In researching the Evolution of Spa for this month’s issue, it became evident that was true in Roman times remains relevant today – the Latin balneum (bath) is defined as “the presumed benefit from disease by bathing”. Evidently, SPA has progressed significantly since then but the current focus on WELLness & WELLhealth within the industry clearly replicates the preventative focus used so many centuries ago. The increasing abundance of choices in wellness tourism will continue to grow as guests seek and demand sustainable and environmental approaches to their WELLbeing travel.
This year’s ISPA will be held in Las Vegas at the Venetian from September 11-13th so please make sure to stop by the GHARIENI booth #660 where you can experience the updated MLX Quartz treatment with its newest feature – the HAPPINESS factor. Embedded Salt bricks heat up and negative ions are released into the air which have been shown to increases levels of serotonin (the happiness factor!).
Lynne McNees, President. International Spa Association
Lynne McNees serves as the President of the International SPA Association (ISPA) which is managed by Associations International headquartered in Lexington, Kentucky. For nearly 25 years, McNees has led the global operations representing spas and resource partners.
Prior to her role with ISPA, McNees worked for several years in Washington, D.C. holding positions with WorldCupUSA, the National Association of Chain Drug Stores, The President’s Commission on The White House Fellowships and the Office Presidential Personnel in The White House.

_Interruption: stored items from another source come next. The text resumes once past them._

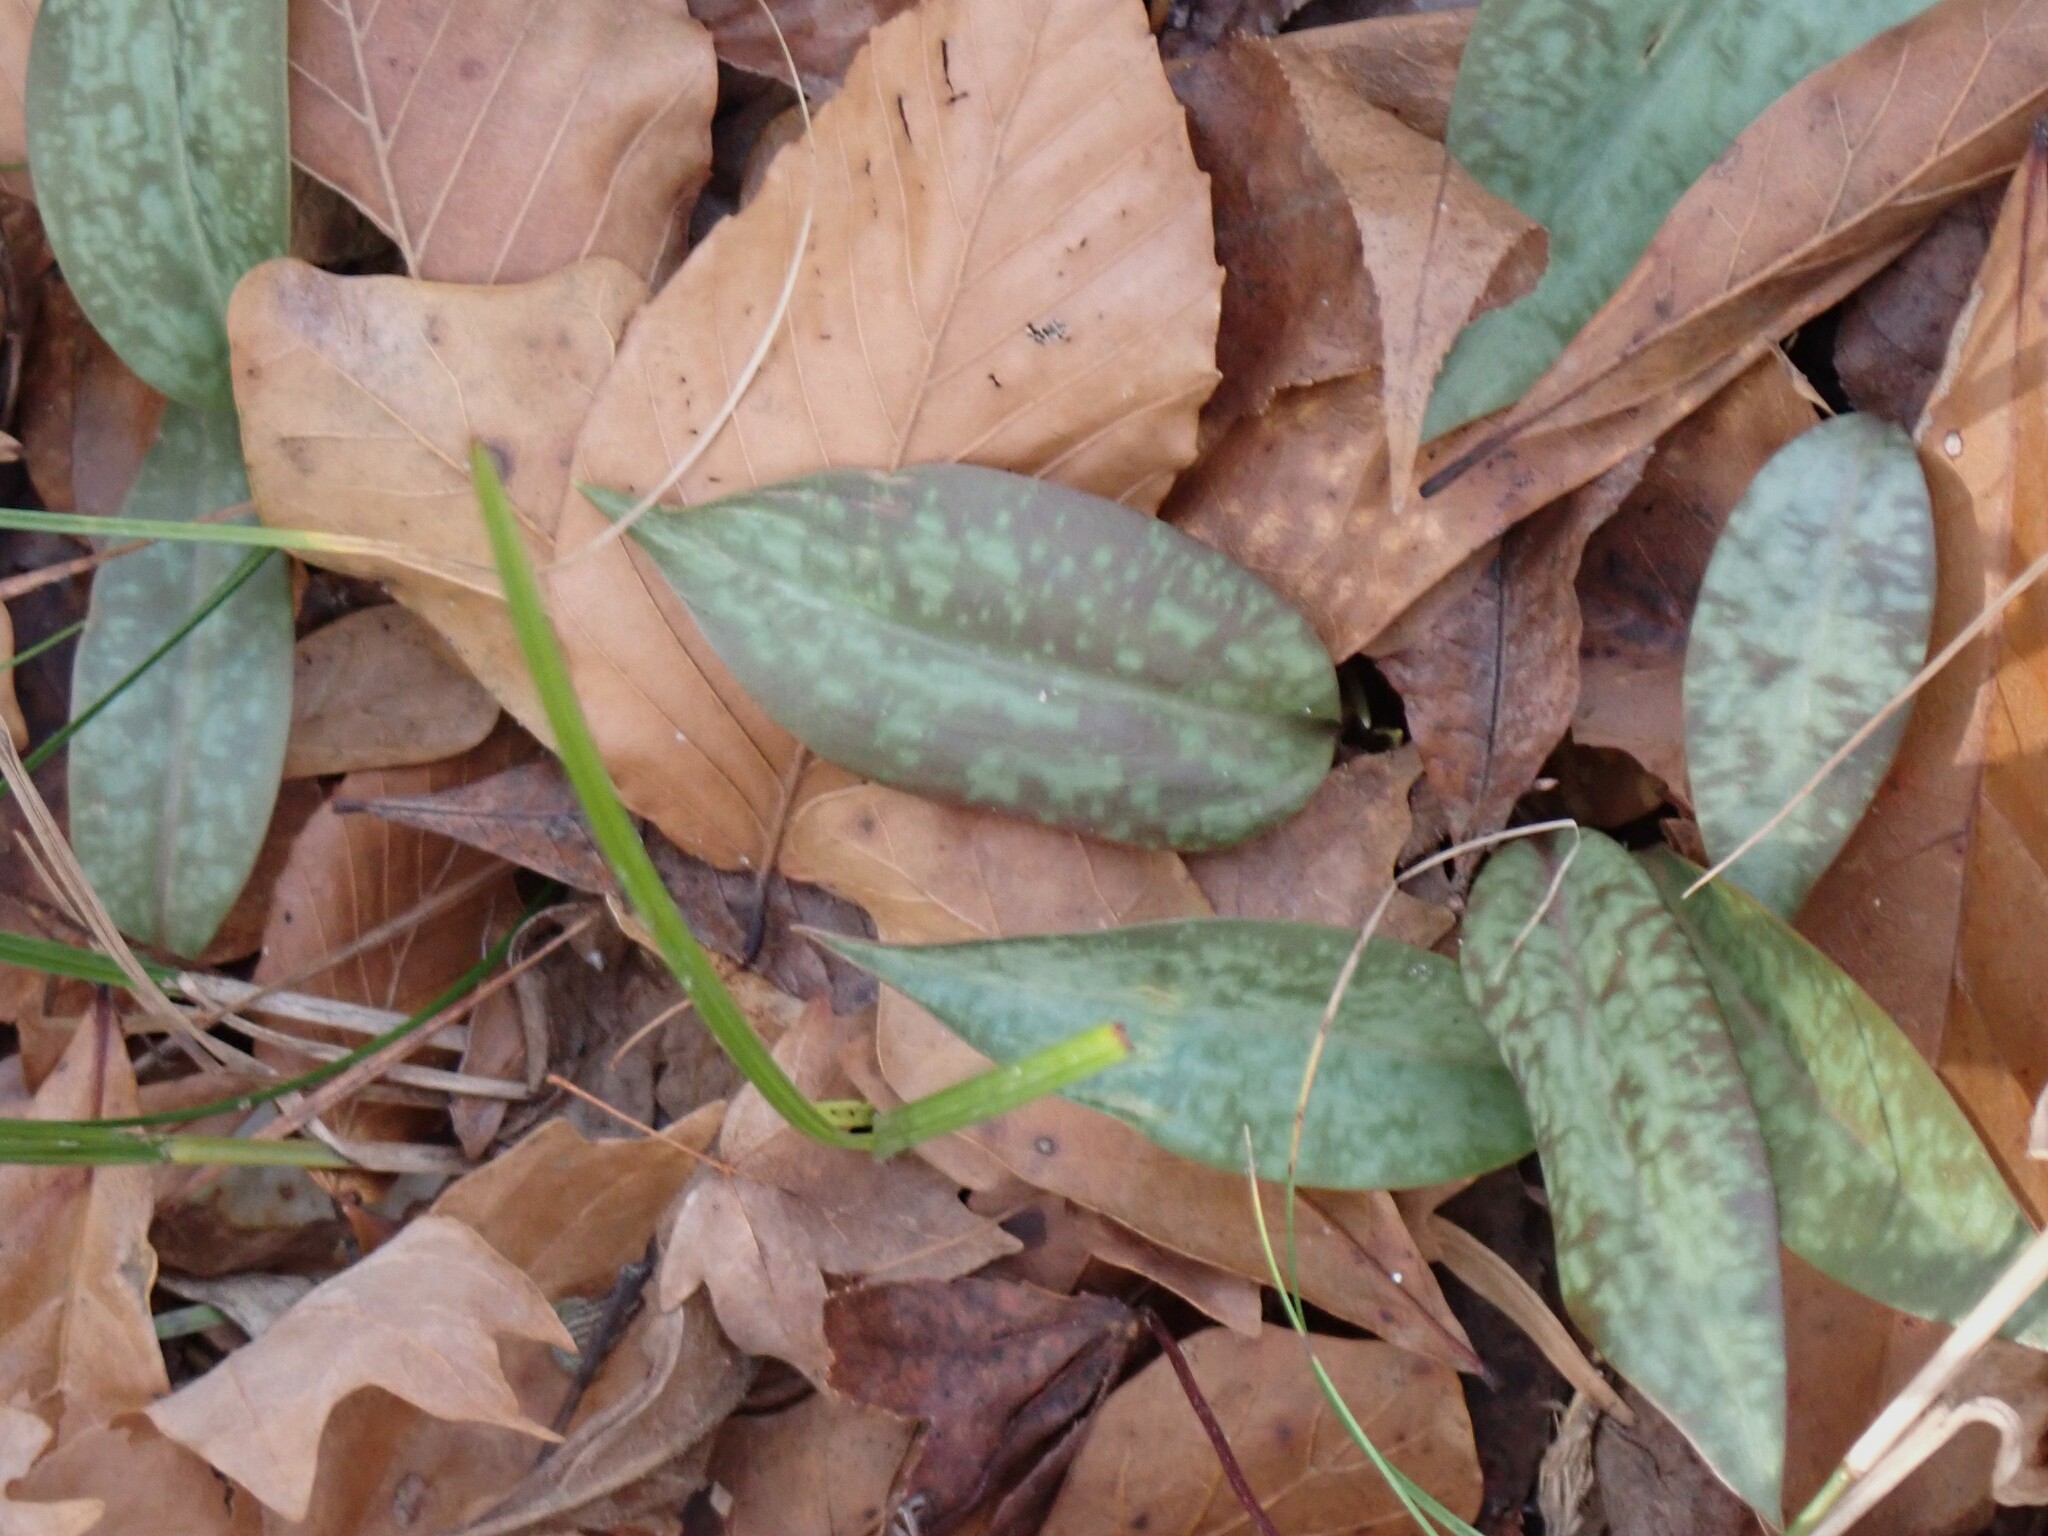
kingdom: Plantae
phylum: Tracheophyta
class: Liliopsida
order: Liliales
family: Liliaceae
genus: Erythronium
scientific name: Erythronium umbilicatum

A native of Dallas, Texas, McNees currently serves on the Clemson University Institute for Parks Board and the Bank of the Bluegrass Advisory Board. She is a graduate of the University of Maryland with a bachelor’s degree in kinesiological science. McNees and her husband reside in Georgetown, Ky with their two long-haired miniature dachshunds.
Can you share with us the top big trends for the future?
Authenticity is the most important one. Don’t chase the next big trend unless it’s authentic to your brand. Also, be wary of hopping on too quickly, because it may just be a fad.
The other is technology and AI in spa, on all levels. Consumers are using spa as an escape from technology, while spas themselves are relying more than ever on new software and equipment to provide the ultimate guest experience.
Since you have been with ISPA for nearly 25 years, what have been the most significant impacts the Association has made to the industry?
First, ISPA helped educate a global audience on spa and its benefits. It wasn’t too long ago that everyone thought “spa” just referred to a hot tub!
Second, we really followed Jim Collins’ trend to be data driven. The ISPA U.S. Spa Industry Study celebrates its twentieth anniversary this year, and those twenty years of research have helped present the spa industry as a legitimate economic powerhouse on the global stage. When the Great Recession hit, we created ISPA’s Snapshot Surveys to keep relevant timely data in the hands of industry professionals. Many of our members have told us directly that those monthly reports were critical to staying afloat during such a difficult time. We love that!
Attending ISPA can be overwhelming and exhausting so can you tell us your tips for “survival”?
It may seem odd at first, but turn off your phone and disconnect from how you typically use technology. While using the ISPA app is a great way to plan out your three days, try to use mobile devices as little as possible. Be fully present, explore new products and make new friends the old-fashioned way.
Favorite Spa treatment?
A 90-minute deep tissue massage. 60 minutes is never enough!
Fun Fact about you:
I was born in Okinawa, Japan—I’m an army brat! My parents moved us across the country when I was a senior in high school which I resented at the time, but it turned out to be a wonderful adventure.
As for things I love – working puzzles, collecting sea glass and gardening are at the top of the list.